### Extracted text
With the default toolchain, one window per file will pop up that request to define inlet and outlet centerpoints. In this step, place the cursor on the center of the inlet, press space and then q to confirm. Then select the outlets with space individually and press q to confirm. The window may not auto-close but processing will continue from there onwards. Other interactive steps for vessel clipping may be introduced but are not part of the default chain.

CFD

After generating the volumetric mesh model, to perform CFD simulations, you must:

  1. create a new FeBioStudio project
  2. import the output vtk file from the above process as a geometry
  3. optionally make any further meshing changes
  4. import the febio/blood_material.pvm or otherwise define the fluid and apply the material to the geometry model
  5. define all surfaces that require dedicated boundary conditions (inlets, outlets, vascular wall), easiest done via "Select faces" in the interface
  6. define prescribed inlet and outlet velocities: if assuming normal to surface you may add a "Physics" > "Add Surface Load" of type "Fluid normal velocity", ensure you specify the vector for in and outlets correctly (mind the sign)
  7. "Step" > "Add Analysis Step" and specify your duration, time stepping and solver options
  8. "FeBio" > "Run FeBio" or export using "Export FE model" to simulate via cli

Some useful walkthroughs with illustrative examples can be found on the FeBio YouTube channel

Under the hood

model_to_sim.py

The model_to_sim.py script is simply the interface that takes command line arguments and processed each file asynchronosly in its own thread for a maximum number of threads according to the number of processing cores the machine has available (-1 for responsivness). The files are processed through the mesh_processing.py run function.

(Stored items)
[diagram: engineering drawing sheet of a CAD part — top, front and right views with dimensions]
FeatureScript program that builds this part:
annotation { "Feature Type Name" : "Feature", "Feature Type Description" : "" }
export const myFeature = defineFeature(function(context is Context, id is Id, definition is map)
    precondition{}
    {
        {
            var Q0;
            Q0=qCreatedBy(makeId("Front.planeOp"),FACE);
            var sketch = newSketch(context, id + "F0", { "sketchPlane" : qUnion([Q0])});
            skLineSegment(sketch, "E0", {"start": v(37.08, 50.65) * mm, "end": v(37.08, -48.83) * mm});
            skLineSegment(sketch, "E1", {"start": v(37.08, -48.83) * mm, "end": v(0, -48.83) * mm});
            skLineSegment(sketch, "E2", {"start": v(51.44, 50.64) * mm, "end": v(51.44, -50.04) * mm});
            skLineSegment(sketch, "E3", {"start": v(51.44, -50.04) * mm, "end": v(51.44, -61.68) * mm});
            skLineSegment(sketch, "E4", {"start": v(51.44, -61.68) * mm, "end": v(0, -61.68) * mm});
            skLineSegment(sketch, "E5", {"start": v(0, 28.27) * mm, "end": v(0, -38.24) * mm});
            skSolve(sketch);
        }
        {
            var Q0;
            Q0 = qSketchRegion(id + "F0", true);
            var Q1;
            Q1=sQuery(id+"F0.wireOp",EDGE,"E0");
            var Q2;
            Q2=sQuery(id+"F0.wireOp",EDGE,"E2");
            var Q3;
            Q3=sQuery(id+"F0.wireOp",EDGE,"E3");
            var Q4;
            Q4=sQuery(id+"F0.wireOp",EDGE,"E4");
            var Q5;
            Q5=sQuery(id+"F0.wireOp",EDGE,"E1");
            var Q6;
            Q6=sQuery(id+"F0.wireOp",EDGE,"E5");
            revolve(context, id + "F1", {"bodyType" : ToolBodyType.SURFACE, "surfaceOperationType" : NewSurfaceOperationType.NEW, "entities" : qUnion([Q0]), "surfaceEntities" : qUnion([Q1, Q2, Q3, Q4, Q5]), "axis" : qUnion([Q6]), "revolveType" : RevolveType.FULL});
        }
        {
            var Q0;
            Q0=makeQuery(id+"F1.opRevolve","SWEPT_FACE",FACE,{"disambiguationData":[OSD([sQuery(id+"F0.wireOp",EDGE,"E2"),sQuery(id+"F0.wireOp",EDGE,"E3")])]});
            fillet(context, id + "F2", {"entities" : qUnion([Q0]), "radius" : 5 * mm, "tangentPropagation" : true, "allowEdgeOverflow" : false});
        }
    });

### Required work
Answer these questions from the guide on meshing and CFD setup:
(a) After placing the cursor on the inlet center and pressing space, which key confirms the choice?
(b) Which file can be imported to define the fluid before applying it to the geometry model?
(c) Whose run function processes the files that model_to_sim.py handles?

### Response area
(a) q
(b) febio/blood_material.pvm
(c) mesh_processing.py